[Start of section]

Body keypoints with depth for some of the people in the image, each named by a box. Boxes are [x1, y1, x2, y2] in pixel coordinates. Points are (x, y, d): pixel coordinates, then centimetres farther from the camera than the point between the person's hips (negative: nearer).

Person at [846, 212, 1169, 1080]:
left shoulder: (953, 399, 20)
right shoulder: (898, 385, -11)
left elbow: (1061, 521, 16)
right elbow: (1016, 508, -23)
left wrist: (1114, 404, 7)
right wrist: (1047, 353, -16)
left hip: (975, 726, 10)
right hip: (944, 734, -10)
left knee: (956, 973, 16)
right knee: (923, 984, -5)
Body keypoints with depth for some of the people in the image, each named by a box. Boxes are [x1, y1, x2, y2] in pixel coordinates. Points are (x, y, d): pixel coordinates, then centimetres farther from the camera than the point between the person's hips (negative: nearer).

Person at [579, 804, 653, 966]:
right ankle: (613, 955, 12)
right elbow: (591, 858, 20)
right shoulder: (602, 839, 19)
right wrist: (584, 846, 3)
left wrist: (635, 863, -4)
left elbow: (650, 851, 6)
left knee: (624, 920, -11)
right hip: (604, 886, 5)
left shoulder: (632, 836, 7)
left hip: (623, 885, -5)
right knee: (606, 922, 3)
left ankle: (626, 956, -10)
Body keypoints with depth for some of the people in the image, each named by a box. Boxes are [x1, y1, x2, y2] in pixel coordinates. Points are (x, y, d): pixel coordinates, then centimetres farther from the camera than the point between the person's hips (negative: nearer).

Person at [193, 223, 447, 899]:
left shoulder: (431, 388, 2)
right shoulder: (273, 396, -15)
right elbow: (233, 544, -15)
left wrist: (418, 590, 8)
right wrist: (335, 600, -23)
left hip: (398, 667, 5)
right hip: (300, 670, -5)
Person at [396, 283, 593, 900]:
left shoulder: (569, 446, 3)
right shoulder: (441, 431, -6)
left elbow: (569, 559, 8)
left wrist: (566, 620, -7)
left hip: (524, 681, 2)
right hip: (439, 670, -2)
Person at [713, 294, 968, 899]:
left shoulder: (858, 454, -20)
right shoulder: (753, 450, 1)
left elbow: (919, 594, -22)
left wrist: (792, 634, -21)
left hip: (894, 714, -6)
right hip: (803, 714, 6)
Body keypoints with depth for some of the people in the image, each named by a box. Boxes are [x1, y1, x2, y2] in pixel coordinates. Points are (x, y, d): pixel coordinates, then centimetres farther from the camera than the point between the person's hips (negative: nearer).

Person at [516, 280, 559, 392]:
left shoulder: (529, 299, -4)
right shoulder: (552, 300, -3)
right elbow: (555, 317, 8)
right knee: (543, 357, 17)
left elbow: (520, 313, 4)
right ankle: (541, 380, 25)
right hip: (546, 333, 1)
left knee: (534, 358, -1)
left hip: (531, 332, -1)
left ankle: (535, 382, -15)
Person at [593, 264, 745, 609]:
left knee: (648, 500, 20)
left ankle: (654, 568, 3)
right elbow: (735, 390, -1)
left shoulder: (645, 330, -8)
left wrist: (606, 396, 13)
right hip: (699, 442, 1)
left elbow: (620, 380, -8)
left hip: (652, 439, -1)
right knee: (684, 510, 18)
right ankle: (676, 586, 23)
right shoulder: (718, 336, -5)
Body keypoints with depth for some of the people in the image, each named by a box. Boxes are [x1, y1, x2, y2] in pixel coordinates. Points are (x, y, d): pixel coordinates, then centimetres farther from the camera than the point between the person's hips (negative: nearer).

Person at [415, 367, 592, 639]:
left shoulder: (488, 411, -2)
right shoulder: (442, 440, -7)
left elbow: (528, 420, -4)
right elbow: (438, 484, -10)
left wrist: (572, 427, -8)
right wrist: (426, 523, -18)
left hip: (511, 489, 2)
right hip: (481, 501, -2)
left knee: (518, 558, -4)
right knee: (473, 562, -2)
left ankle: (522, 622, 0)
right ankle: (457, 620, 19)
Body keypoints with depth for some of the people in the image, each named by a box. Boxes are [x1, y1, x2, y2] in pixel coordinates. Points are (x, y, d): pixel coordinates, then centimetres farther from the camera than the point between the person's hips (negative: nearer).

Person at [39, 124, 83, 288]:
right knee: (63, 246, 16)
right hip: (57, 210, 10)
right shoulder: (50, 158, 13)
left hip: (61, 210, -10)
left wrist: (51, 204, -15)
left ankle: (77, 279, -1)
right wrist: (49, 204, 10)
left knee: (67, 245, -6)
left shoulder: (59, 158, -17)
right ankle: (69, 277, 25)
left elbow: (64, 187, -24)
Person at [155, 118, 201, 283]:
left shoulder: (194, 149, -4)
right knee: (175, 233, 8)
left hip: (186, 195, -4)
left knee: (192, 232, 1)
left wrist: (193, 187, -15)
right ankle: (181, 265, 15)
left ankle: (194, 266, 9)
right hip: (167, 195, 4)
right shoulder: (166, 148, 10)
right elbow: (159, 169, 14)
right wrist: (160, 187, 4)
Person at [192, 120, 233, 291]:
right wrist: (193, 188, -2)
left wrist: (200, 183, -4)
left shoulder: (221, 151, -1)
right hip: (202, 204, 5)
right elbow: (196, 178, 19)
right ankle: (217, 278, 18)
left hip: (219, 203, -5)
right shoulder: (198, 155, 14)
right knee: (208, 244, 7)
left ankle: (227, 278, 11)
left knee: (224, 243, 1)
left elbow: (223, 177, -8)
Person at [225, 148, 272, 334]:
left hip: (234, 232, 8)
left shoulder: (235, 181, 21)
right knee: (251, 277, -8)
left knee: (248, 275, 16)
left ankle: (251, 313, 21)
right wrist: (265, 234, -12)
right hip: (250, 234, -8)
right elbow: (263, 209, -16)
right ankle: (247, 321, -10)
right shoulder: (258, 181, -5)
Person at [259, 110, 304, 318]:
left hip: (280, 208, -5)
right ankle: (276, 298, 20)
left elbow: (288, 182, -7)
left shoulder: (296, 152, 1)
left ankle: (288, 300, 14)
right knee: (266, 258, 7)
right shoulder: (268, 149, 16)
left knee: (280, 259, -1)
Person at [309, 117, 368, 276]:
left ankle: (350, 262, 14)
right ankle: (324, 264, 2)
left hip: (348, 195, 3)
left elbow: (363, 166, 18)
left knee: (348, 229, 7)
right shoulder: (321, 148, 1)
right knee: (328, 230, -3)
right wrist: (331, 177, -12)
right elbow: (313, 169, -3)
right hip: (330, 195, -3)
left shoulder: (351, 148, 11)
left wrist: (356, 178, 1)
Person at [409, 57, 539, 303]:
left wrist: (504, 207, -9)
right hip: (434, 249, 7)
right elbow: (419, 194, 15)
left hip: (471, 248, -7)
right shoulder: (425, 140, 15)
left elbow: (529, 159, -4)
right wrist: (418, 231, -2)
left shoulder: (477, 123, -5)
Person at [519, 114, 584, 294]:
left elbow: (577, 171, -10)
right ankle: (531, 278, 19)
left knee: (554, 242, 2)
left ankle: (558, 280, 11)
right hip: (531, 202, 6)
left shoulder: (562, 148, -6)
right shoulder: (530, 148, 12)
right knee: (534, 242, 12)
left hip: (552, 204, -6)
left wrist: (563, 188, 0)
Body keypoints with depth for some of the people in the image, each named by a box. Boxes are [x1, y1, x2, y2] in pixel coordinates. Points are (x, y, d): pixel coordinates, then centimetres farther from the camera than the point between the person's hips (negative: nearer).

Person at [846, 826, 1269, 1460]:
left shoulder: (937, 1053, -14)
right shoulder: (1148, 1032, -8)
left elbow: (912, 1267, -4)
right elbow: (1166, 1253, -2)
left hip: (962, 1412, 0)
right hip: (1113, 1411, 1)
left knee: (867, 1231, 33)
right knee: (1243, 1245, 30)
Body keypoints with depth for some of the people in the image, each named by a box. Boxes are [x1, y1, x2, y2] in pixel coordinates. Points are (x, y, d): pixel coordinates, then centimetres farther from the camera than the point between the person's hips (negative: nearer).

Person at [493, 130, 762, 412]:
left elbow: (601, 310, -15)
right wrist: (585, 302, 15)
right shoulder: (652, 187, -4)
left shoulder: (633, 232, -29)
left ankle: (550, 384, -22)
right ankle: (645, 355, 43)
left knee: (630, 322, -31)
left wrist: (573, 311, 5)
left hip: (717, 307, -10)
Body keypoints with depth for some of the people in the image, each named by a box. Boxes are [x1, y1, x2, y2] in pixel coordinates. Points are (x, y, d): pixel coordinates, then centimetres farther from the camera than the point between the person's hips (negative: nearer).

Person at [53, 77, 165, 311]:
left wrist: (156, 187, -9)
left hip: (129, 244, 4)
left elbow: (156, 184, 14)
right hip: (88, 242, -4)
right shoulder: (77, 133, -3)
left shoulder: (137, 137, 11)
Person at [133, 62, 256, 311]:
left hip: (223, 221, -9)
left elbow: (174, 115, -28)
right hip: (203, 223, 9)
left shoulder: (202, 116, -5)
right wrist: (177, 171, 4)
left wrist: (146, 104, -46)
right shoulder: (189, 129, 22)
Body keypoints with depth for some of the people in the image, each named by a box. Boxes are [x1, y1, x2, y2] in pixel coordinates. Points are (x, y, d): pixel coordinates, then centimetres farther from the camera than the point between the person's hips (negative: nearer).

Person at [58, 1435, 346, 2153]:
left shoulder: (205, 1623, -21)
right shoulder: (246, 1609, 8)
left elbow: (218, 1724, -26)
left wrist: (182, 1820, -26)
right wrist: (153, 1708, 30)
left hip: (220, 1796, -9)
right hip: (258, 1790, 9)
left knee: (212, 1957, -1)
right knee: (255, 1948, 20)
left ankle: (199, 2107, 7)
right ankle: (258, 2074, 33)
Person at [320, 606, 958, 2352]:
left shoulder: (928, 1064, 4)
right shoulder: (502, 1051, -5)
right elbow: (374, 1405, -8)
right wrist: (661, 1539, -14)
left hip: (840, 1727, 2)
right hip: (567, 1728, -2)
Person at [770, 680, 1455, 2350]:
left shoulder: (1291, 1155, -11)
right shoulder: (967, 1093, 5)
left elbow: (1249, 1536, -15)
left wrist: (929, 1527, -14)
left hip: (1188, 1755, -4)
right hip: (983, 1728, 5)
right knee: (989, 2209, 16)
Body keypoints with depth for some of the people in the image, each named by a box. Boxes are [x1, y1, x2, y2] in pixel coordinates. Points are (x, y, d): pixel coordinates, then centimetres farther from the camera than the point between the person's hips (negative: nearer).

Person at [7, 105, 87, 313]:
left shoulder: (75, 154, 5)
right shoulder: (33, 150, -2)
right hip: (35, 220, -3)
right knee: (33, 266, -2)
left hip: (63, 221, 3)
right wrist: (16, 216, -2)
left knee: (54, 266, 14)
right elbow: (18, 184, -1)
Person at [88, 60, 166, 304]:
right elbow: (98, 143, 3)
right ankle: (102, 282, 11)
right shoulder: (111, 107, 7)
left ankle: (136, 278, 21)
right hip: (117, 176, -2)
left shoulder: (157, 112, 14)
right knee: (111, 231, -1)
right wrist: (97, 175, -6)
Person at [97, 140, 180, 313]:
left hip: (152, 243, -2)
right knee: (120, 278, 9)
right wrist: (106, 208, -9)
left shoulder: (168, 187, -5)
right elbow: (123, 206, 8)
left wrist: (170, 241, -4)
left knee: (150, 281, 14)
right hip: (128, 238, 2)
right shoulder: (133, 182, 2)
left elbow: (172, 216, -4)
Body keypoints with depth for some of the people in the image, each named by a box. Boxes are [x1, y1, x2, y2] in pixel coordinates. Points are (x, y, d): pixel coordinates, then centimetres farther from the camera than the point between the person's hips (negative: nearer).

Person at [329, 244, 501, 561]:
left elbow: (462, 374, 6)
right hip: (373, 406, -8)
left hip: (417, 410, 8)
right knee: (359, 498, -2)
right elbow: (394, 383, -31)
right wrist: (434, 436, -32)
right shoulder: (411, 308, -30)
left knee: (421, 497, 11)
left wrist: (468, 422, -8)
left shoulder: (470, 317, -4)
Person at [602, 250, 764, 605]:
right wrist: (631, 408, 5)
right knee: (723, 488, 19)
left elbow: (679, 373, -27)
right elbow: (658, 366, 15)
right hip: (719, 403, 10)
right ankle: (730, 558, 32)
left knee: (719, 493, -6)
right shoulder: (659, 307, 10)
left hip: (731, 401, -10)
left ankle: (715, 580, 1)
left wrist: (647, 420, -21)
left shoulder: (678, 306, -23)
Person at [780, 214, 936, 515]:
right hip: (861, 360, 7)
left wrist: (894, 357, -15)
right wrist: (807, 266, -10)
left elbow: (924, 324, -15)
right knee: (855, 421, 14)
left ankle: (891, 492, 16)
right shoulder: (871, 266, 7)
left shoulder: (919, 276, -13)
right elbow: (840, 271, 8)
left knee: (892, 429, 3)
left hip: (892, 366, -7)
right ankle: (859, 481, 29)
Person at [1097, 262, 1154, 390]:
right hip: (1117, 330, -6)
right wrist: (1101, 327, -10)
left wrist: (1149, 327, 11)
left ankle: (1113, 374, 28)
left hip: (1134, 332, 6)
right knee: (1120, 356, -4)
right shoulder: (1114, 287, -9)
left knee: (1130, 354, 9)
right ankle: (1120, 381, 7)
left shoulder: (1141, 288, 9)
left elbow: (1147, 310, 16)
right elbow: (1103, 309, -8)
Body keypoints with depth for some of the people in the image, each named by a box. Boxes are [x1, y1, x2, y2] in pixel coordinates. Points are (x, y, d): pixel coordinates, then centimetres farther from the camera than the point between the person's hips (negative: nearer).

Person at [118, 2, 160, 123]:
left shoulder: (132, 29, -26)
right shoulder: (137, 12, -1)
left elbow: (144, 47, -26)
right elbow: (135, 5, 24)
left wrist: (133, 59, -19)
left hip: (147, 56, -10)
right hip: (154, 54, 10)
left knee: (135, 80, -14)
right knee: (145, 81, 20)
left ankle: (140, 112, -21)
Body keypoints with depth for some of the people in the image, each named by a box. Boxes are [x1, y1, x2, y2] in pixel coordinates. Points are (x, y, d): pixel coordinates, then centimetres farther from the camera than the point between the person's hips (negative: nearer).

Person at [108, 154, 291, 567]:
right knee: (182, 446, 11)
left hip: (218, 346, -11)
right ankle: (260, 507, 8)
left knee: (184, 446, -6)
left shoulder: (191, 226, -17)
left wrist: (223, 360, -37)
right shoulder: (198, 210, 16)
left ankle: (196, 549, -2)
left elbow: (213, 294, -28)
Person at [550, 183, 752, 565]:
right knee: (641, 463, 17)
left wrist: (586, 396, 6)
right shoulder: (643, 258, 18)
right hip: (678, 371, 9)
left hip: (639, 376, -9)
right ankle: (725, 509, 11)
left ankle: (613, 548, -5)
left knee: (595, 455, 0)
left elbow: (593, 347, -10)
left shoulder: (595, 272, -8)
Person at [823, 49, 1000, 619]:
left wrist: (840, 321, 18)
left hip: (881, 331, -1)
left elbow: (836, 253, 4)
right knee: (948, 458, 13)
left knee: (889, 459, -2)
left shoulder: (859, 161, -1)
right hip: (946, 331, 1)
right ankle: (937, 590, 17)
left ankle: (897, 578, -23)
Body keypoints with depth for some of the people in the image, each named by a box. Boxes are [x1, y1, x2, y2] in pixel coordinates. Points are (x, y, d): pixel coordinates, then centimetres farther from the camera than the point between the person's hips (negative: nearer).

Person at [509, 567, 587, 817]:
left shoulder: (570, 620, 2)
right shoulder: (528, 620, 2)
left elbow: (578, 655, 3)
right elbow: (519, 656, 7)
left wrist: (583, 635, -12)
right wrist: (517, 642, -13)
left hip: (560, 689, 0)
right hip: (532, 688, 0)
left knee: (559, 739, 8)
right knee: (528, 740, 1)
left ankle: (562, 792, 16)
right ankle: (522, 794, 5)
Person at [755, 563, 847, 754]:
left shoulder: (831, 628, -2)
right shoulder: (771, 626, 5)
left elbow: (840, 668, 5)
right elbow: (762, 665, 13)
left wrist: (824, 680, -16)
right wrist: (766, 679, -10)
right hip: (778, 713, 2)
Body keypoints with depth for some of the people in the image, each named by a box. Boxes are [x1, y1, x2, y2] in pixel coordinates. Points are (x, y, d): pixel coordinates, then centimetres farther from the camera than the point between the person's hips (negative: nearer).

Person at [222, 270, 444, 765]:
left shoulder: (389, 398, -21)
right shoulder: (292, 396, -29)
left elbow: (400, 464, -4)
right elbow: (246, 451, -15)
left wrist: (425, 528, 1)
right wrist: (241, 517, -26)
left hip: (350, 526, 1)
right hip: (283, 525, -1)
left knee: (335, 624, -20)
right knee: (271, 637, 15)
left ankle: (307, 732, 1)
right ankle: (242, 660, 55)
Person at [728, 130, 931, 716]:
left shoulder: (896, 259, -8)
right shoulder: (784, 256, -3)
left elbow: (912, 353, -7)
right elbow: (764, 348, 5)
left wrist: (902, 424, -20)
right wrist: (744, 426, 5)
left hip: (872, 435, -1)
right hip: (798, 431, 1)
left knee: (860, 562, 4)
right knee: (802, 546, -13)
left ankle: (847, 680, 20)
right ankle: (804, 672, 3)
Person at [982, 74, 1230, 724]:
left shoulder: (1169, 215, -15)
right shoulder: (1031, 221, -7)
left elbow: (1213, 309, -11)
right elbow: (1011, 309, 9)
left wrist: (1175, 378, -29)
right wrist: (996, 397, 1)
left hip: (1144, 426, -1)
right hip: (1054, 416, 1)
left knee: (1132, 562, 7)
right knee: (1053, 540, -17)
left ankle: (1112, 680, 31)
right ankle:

[End of section]

- [What you are asked to do]
From the records above, reproduce exactly the lines from the one with "right wrist: (631, 408, 5)" to the one with "left wrist: (647, 420, -21)", both included, and no others.

- [Reply to the task]
right wrist: (631, 408, 5)
right knee: (723, 488, 19)
left elbow: (679, 373, -27)
right elbow: (658, 366, 15)
right hip: (719, 403, 10)
right ankle: (730, 558, 32)
left knee: (719, 493, -6)
right shoulder: (659, 307, 10)
left hip: (731, 401, -10)
left ankle: (715, 580, 1)
left wrist: (647, 420, -21)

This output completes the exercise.